Existence of global weak solutions to compressible isentropic finitely extensible nonlinear bead-spring chain models for dilute polymers

We prove the existence of global-in-time weak solutions to a general class of models that arise from the kinetic theory of dilute solutions of nonhomogeneous polymeric liquids, where the polymer molecules are idealized as bead-spring chains with finitely extensible nonlinear elastic (FENE) type spring potentials. The class of models under consideration involves the unsteady, compressible, isentropic, isothermal Navier-Stokes system in a bounded domain $\Omega$ in $\mathbb{R}^d$, $d = 2$ or $3$, for the density, the velocity and the pressure of the fluid. The right-hand side of the Navier-Stokes momentum equation includes an elastic extra-stress tensor, which is the sum of the classical Kramers expression and a quadratic interaction term. The elastic extra-stress tensor stems from the random movement of the polymer chains and is defined through the associated probability density function that satisfies a Fokker-Planck-type parabolic equation, a crucial feature of which is the presence of a centre-of-mass diffusion term. We require no structural assumptions on the drag term in the Fokker-Planck equation; in particular, the drag term need not be corotational.
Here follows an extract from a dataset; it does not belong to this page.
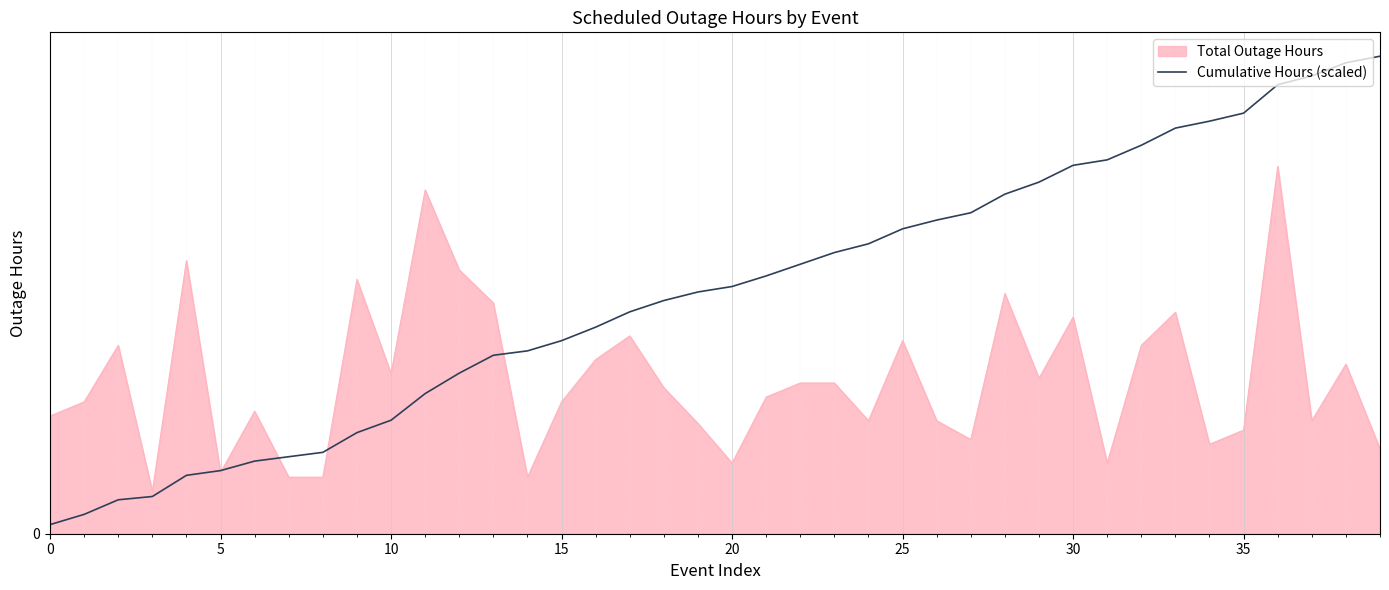

What are all the series names shown in the legend?

Total Outage Hours, Cumulative Hours (scaled)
With a nonnegative initial density for the continuity equation; a square-integrable initial velocity datum for the Navier-Stokes momentum equation; and a nonnegative initial probability density function for the Fokker-Planck equation, which has finite relative entropy with respect to the Maxwellian associated with the spring potential in the model, we prove, via a limiting procedure on certain discretization and regularization parameters, the existence of a global-in-time bounded-energy weak solution to the coupled Navier-Stokes-Fokker-Planck system, satisfying the prescribed initial condition.